Connect with us

Politics

Bongino Reveals 3 Possibilities In Nancy Guthrie Case

Published

on

Former FBI Deputy Director Dan Bongino laid out three unsettling possibilities in the disappearance of Nancy Guthrie, warning that the lack of hard evidence has forced investigators to confront scenarios that grow darker by the day.

Bongino addressed the case Monday night on “Hannity,” saying the stalled investigation leaves little choice but to consider outcomes that fall outside the traditional kidnapping playbook.

“The first possibility would be, obviously, it’s a kidnapping. That was an intended kidnapping for a ransom payment…” Bongino said.

“The second possibility would be this was just a crime that went awry. Someone was at the house, maybe it was a burglary, maybe something went bad, and you’ve got some bad actors committing another crime unrelated — in other words, requesting a ransom for something you didn’t do just to take advantage of a situation like this.”
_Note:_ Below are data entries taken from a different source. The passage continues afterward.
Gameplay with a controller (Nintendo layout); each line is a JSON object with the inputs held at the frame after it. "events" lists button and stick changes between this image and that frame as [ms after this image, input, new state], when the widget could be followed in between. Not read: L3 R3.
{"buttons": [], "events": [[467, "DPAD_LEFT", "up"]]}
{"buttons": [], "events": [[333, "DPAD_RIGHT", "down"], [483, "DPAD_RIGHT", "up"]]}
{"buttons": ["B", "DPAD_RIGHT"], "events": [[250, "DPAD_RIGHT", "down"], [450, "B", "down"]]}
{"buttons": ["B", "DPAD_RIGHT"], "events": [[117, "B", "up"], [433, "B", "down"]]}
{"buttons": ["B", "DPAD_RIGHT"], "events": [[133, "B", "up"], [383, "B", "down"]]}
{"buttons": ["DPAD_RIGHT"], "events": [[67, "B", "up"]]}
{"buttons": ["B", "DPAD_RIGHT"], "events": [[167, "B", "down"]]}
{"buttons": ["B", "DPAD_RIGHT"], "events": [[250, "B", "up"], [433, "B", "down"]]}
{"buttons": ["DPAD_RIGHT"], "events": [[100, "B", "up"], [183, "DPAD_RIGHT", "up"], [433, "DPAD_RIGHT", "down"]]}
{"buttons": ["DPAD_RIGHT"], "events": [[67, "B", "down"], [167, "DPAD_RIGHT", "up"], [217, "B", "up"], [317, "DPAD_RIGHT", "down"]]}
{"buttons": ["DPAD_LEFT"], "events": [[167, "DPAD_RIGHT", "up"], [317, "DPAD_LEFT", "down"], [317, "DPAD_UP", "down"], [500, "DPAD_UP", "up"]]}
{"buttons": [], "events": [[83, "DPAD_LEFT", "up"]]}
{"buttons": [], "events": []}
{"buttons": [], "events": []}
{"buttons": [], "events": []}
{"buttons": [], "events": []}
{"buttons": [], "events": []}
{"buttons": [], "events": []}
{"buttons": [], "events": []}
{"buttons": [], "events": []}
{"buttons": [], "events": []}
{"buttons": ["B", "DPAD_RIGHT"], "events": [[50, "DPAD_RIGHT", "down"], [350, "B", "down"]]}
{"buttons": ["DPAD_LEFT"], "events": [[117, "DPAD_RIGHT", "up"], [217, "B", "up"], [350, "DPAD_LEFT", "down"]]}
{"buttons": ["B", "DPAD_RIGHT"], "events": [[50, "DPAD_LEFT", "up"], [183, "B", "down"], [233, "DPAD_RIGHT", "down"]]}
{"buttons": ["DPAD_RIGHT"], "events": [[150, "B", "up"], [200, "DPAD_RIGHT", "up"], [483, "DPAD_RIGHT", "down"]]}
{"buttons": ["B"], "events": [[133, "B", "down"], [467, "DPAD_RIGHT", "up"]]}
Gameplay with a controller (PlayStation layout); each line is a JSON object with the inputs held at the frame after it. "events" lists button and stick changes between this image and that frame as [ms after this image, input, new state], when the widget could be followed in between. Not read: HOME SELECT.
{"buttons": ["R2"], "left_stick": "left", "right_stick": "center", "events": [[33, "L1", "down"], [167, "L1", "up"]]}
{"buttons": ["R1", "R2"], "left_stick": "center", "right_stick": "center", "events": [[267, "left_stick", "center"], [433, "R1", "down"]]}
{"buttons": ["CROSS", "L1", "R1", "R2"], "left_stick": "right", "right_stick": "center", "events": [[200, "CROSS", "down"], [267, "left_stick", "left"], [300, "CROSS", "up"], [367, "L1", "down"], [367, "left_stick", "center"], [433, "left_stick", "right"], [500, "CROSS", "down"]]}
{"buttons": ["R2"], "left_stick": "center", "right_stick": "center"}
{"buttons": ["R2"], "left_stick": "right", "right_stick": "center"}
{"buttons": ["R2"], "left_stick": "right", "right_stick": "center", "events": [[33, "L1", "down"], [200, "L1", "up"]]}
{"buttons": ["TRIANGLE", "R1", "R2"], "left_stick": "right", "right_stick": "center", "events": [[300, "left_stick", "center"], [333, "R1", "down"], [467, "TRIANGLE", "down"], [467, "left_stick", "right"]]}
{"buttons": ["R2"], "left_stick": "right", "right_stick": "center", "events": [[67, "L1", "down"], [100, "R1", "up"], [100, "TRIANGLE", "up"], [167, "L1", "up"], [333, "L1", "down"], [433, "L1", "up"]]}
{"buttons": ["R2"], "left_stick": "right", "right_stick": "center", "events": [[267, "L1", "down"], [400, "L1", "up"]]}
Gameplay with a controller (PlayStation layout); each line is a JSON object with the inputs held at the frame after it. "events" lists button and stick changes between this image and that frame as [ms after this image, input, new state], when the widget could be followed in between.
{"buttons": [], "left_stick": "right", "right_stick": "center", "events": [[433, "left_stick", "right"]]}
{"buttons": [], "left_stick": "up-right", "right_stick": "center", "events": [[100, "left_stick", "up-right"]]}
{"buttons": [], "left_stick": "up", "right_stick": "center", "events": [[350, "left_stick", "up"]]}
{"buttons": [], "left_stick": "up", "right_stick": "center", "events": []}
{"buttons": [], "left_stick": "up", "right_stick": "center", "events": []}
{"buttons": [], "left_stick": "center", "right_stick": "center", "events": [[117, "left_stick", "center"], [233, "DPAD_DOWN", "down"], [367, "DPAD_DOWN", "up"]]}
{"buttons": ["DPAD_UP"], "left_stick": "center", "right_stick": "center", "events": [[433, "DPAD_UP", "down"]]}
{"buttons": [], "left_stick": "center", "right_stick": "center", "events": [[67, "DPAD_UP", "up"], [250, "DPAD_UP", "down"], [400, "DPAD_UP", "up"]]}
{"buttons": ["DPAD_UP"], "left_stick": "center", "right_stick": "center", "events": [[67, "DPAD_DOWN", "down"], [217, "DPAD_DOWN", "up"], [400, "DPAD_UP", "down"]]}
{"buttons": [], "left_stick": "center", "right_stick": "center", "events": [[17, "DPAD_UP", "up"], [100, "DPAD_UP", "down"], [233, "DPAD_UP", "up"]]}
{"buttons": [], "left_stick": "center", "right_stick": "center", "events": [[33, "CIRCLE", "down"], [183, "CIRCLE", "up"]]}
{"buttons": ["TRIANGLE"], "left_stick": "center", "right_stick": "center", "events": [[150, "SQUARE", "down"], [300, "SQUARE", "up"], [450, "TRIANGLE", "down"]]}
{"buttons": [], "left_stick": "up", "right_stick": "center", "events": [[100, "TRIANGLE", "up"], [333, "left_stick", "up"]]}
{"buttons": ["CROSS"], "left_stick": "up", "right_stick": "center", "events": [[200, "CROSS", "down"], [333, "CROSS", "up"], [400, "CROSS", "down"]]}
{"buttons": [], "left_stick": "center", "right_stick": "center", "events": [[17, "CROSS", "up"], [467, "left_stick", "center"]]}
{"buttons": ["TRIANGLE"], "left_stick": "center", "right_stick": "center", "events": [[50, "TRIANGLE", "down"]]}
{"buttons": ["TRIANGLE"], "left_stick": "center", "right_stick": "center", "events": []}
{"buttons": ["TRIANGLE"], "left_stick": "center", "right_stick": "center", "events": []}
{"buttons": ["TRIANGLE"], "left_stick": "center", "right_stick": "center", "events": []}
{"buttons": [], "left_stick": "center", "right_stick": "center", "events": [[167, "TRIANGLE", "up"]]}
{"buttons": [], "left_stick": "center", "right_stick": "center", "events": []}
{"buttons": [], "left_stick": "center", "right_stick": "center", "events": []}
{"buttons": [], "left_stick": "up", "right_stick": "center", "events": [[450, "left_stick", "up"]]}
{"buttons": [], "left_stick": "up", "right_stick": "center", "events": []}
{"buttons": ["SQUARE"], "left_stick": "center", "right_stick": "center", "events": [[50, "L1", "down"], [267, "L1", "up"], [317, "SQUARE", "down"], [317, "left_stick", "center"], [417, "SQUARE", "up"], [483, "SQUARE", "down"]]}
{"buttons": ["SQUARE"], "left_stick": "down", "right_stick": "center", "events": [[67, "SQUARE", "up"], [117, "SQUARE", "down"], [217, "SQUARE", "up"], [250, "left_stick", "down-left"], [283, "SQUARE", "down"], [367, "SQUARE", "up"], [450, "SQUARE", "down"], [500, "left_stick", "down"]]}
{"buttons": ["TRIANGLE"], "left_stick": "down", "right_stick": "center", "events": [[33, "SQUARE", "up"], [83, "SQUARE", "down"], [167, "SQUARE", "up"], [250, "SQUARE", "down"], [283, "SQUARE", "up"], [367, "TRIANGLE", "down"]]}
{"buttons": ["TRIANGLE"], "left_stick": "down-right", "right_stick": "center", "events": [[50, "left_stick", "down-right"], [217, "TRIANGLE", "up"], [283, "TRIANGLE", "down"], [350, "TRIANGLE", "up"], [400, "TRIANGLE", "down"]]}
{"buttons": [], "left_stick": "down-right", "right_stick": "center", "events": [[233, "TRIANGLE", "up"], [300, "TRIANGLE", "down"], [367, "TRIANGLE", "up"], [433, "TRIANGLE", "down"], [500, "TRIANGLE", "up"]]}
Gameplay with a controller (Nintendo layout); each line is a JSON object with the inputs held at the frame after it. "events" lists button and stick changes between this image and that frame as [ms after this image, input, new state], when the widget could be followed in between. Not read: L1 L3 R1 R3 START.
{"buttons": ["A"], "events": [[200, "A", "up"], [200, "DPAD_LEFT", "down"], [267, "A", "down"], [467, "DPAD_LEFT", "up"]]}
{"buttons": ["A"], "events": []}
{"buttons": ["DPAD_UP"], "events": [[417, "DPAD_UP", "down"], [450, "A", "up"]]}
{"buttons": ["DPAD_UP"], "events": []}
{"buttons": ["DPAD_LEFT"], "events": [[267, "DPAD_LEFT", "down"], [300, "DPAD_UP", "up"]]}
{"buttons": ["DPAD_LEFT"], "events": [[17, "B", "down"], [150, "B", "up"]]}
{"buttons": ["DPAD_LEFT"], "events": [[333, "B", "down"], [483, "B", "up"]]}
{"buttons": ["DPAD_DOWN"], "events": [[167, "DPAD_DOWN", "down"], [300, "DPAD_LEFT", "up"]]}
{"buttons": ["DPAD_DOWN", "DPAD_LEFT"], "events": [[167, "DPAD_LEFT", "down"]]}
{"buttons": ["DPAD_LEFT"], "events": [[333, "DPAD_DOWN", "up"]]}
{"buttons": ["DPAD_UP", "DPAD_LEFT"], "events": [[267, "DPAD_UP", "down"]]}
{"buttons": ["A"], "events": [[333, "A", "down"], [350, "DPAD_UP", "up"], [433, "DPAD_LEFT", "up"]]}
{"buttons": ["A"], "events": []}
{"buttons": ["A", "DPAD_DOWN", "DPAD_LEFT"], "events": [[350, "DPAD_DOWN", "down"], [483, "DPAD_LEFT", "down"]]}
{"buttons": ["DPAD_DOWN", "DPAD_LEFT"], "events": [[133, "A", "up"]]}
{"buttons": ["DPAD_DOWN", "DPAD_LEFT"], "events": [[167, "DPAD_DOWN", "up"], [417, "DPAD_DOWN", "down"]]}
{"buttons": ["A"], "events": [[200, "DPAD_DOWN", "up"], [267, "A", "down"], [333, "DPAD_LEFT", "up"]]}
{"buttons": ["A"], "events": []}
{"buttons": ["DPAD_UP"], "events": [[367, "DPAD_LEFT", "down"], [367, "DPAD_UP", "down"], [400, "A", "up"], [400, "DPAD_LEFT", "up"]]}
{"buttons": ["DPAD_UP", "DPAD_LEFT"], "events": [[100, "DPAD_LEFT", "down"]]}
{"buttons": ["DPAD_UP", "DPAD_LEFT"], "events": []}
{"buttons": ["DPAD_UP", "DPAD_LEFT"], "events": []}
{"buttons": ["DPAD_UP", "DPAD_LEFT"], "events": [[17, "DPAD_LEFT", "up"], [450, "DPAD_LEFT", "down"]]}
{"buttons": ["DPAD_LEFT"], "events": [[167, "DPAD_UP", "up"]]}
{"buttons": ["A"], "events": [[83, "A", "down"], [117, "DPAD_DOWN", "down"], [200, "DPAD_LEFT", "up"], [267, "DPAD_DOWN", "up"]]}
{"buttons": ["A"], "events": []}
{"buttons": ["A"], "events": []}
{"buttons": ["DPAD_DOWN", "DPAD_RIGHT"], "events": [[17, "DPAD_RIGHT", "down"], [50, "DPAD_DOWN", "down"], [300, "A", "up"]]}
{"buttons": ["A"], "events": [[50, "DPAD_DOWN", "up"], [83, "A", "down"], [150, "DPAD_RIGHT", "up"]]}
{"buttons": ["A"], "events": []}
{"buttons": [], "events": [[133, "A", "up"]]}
Bongino said the third option may be the most uncomfortable of all: that Guthrie’s disappearance was not a kidnapping in the conventional sense, but the result of a medical emergency or non-criminal event that was later misunderstood or mischaracterized as something more sinister.

He stressed that investigators are being boxed in by what is missing rather than what has been found.

Bongino pointed to the absence of digital and forensic indicators that typically surface early in serious abduction cases, noting that when days pass without license plate hits, cellphone data, surveillance footage or DNA evidence, it suggests one of two things.

Either the perpetrators are unusually sophisticated, he said, or “the story you’ve been told, or you may have believed may not be the story.”

While Bongino declined to rank the three scenarios by likelihood, he said each remains viable given the lack of traction in the investigation so far.

He also referenced commentary from veteran FBI Special Agent Lance Leising, agreeing that legitimate ransom kidnappings usually follow a predictable pattern that has not materialized in Guthrie’s case.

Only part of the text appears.